== Excerpt provided ==

The “butterfly effect” is the lone property of chaos theory I comprehend, if through a shot glass darkly.
The fanciful notion goes like this: The flapping of a butterfly's wings in Brazil could, at least theoretically, lead to a tornado in Texas.
No matter how minuscule, any variation in the sequential conditions of a system – in this case, global weather – can trigger a chain of events with dramatic consequences.
When viewing the closed system of MiraCosta College, let's postulate a variant – the “palm-tree effect.”
For decades, the coastal community college has been a model of utopian collegiality. High salaries, no union, genial faculty-president-board relations.
Then, last year, palm fronds flapped and, before you knew it, a howling hurricane was flattening the campus.
Three MiraCosta educators, including a well-respected administrator, were put on administrative leave, tarred by an alleged business scheme involving the palm trees.
The District Attorney's Office is slowly (so slowly) investigating to determine if criminal charges will be filed.
Lawsuits or bribes – er, confidential settlements – are taking shape behind the scenes. The billable hours are mounting.
The faculty has risen to protest how “Palmgate” and other contentious issues have been handled by President Victoria Muñoz Richart.
Last week, three dissident trustees, who by board gag rules are not allowed to speak their minds to anyone, issued a minority report that concluded with these fighting words: “We are extremely disappointed that the Board majority has chosen to continue to ignore the Academic Senate's pleas for open and collegial dialogue. The Board, in our opinion, has failed to listen and respond to the concerns of the many faculty. While we would agree that there are issues of privacy and confidentiality involved in personnel matters, there are also issues of fiduciary responsibility, transparency, open communication and collegiality that the Board has failed to respect.”
The campus leadership has split into two warring camps: The faculty and board minority vs. Richart and four majority trustees.
In a word, chaos.
But here's the classic kicker.
In Richart's global view of management, the nasty weather is good, a teachable – even Socratic – moment from which “multiple minds” can elicit beauty and order.
A year ago, months before the whistle was blown on Palmgate by an employee who'd been sued for sexual harassment, Richart was interviewed for an article titled “Creating Appreciative Learning Cultures: From Problems to Possibilities.”
Though the scholarly essay chews much more than it bites off, I gleaned that many community college leaders, including Richart, are devout followers of “Appreciative Inquiry,” or AI.
According to Nancy Stetson, the article's author, AI instructs organizations how to “discover their strengths so they can create an alignment of those strengths, making their weaknesses and problems irrelevant.”

== Extracted data ==
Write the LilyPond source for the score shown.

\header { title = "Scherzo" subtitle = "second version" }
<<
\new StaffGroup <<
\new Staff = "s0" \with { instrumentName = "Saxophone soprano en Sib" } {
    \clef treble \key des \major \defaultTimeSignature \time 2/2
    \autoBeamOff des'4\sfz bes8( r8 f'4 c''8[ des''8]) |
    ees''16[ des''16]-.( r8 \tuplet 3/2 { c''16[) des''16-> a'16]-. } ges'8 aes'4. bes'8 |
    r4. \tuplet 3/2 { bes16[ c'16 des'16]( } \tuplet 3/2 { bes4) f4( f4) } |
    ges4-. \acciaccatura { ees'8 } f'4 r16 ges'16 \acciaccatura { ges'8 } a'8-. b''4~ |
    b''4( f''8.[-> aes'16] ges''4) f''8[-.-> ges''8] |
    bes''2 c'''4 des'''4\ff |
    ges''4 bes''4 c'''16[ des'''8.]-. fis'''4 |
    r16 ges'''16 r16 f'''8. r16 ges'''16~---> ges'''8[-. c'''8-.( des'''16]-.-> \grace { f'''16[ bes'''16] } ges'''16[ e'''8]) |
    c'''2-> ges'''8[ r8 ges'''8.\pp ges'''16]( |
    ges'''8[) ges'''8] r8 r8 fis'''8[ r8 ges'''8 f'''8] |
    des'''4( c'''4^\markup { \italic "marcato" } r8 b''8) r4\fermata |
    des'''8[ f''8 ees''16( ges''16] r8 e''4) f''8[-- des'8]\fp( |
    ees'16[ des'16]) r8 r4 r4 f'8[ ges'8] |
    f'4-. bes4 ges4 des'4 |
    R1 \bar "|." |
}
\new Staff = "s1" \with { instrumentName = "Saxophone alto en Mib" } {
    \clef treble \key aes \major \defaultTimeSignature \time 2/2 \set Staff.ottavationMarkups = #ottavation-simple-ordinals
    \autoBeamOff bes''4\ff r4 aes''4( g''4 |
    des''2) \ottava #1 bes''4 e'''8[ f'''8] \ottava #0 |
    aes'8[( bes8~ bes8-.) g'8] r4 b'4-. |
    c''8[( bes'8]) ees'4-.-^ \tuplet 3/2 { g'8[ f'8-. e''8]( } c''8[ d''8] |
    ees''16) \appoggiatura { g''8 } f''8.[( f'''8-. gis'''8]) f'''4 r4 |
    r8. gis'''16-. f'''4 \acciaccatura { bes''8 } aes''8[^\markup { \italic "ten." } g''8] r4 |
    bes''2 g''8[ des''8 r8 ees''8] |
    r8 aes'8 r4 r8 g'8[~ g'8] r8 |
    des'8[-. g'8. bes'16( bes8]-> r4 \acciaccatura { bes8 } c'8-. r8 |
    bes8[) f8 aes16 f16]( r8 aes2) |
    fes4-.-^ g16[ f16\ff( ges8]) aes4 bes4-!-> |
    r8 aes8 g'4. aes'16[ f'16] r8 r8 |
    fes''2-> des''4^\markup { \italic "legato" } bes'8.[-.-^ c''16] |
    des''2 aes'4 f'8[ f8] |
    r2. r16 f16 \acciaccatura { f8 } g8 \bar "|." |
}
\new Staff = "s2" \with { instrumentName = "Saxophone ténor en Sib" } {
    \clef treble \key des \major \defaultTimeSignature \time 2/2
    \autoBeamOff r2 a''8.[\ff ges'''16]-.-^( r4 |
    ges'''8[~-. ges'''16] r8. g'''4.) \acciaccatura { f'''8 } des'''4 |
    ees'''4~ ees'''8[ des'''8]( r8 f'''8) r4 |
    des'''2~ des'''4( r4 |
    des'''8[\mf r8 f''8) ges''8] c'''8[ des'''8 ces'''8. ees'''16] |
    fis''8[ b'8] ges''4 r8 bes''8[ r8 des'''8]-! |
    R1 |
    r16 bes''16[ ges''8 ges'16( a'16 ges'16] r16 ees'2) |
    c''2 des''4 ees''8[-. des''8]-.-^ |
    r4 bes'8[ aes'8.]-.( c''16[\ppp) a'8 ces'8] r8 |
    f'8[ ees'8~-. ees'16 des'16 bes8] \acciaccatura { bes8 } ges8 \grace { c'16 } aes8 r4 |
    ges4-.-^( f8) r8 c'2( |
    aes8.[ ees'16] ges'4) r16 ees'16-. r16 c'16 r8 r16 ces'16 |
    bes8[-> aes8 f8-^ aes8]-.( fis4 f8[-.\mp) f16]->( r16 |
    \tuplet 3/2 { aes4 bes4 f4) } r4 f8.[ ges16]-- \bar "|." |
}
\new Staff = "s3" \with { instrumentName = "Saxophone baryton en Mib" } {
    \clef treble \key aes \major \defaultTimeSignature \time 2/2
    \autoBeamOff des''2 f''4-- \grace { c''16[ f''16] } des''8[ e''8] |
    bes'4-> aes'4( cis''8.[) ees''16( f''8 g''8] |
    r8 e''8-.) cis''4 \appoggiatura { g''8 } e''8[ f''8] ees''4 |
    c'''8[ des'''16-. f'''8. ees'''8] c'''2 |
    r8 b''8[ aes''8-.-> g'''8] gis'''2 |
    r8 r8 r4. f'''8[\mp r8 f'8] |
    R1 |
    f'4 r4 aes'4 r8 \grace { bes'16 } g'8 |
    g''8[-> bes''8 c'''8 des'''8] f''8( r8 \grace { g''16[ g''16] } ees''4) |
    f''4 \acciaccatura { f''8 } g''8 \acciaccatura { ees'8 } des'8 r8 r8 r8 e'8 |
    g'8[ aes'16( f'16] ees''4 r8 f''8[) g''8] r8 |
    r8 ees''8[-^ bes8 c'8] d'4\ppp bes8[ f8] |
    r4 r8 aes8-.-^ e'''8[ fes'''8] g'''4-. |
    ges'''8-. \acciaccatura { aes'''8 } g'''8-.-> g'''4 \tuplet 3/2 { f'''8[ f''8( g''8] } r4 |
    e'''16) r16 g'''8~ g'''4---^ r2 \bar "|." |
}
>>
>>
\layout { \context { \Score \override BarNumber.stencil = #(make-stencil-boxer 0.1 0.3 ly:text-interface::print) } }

== Exercise 1 ==
Answer the following questions from the column on MiraCosta College:
(a) How many MiraCosta educators were put on administrative leave?
(b) Who blew the whistle on Palmgate?
(c) Who wrote the article "Creating Appreciative Learning Cultures: From Problems to Possibilities"?
== Exercise 2 ==
Extend the column on MiraCosta College with the next few paragraphs, beginning after its final sentence.
The records bear no relation to the column on MiraCosta College.

== Answer section 1 ==
(a) Three.
(b) An employee who had been sued for sexual harassment.
(c) Nancy Stetson.

== Answer section 2 ==
Community colleges, I gather, are especially fertile ground for the management model.
“In the community college,” Stetson writes, “leaders trained to facilitate AI have instituted a wide variety of appreciative processes on their campuses and, through these processes, have begun to collaboratively create positive images of the future that lead to positive actions.”
Toward the end of the article, which appeared in a professional journal, Leadership Abstracts, a subhead reads: “Victoria Muñoz Richart and Embracing Chaos.”
According to Stetson, “Richart believes that leaders must relish chaos as a creative force and trust, as the sciences prove, that order will emerge from the chaos.”
Stetson goes on to report that Richart “cautions that 'in complex organizations, this process of discovery can be perceived to be impossible, usually due to a multitude of what appear to be divergent pressures. It can feel as if chaos has taken over.' (Richart) points out, however, that leaders should 'enjoy' the feeling of chaos 'because from chaos, beauty and order emerge.' According to Richart, chaos is a creative force in the process, as 'strategic appreciative inquiry yields the order that emerges from the self-organizing environment of multiple minds.' ”
Beauty and order.
Sounds like Plato at a three-martini business lunch.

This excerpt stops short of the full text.